"[The police] said: 'We understand that parody and satire are entertaining and fun, many people watch the program and enjoy it, but please understand the seriousness of this matter and please take caution as you go about making your program.'"
--The SMH, here
Which, really, kind of translates to:
"[The police], not quite getting the point of satire, said: 'We understand that there are certain pressures to making a show every week. Please, let us paint you a nice, big target.'"
Seriously, it's like practising your quail impressions while going hunting with Dick Cheney.
Yes, dear reader, I'm talking about the arrest of eleven folk from (or working for) The Chaser when they were virtually waved through APEC security in a faux-Canadian motorcade, something which they effectively say they didn't expect to happen.
What it all means is this: they've been arrested because the ZOMGextreeeeeeme security... really, really sucks. Apparently.

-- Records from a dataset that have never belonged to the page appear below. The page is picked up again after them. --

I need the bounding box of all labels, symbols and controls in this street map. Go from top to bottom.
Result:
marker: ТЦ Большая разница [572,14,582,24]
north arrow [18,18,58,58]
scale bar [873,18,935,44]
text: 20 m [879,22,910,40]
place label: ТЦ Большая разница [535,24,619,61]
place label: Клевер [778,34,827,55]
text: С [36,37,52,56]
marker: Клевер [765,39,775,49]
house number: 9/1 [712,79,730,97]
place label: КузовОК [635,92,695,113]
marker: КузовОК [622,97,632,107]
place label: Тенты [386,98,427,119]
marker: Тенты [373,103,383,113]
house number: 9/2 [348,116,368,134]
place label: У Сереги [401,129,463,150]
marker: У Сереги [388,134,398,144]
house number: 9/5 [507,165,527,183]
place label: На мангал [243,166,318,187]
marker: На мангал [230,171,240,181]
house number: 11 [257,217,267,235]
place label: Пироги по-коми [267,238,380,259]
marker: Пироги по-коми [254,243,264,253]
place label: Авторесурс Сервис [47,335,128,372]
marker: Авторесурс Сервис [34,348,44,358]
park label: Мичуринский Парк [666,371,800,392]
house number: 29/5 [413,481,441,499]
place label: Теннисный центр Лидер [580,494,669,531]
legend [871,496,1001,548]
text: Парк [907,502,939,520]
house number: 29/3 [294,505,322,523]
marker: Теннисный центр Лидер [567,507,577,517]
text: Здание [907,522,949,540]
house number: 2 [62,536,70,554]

(It also means that, with Julian and Osama bin Licciardello, they're two-thirds of the way to their reported target for arrests.)
The police minister, who's probably thoroughly embarrassed about his newfound utter failure, reportedly "did not see the funny side at all''. Fortunately, about 86% of people can do it for him. (Amusingly, the ad it gave me for that page is for a DVD of the Chaser's War on Everything, featuring mugshots of the cast.)

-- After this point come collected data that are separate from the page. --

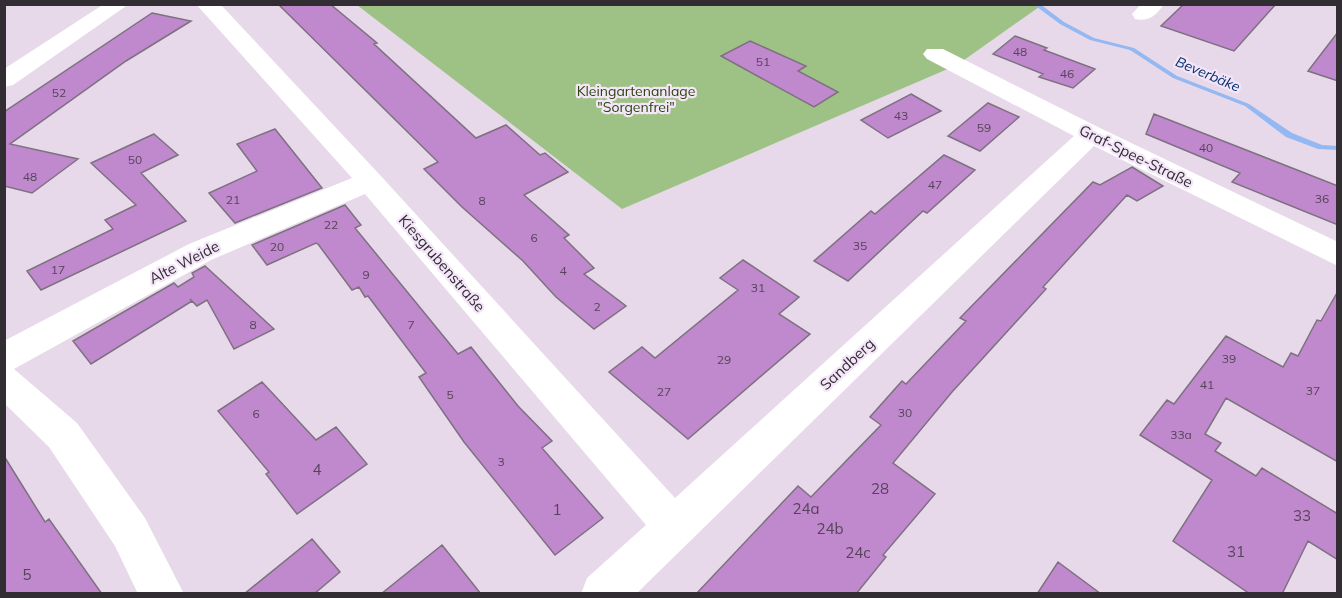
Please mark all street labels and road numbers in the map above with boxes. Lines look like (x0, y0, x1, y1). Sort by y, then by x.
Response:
street label: Graf-Spee-Straße (1076, 120, 1196, 192)
street label: Kiesgrubenstraße (395, 211, 489, 315)
street label: Alte Weide (146, 236, 222, 288)
street label: Sandberg (816, 334, 878, 394)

The deputy police commissioner claims to be "not embarrassed at all", possibly the equivalent of water claiming not to be at all wet.
Perhaps the strangest part of it (apart from that their security didn't bat an eyelid) is that Alexander Downer is kind of defending them. No, really.
"Whatever you think of the humour of the Chaser, the honest truth is they were clearly not going to harm anybody in a physical way," he said.
"They presumably were, as is the nature of their show, aiming to humiliate a lot of well known people."
--ABC news, here
I'm sure I had other things I maybe wanted to post, but really, this kind of won.
ETA: Their fine-print, let me show you it. Apparently, on the fake security passes, they had written:
"This vehicle belongs to a member of The Chaser's War on Everything. This dude likes trees and poetry and certain types of carnivorous plants excite him."
--The SMH, here
...and they call this a success for their security?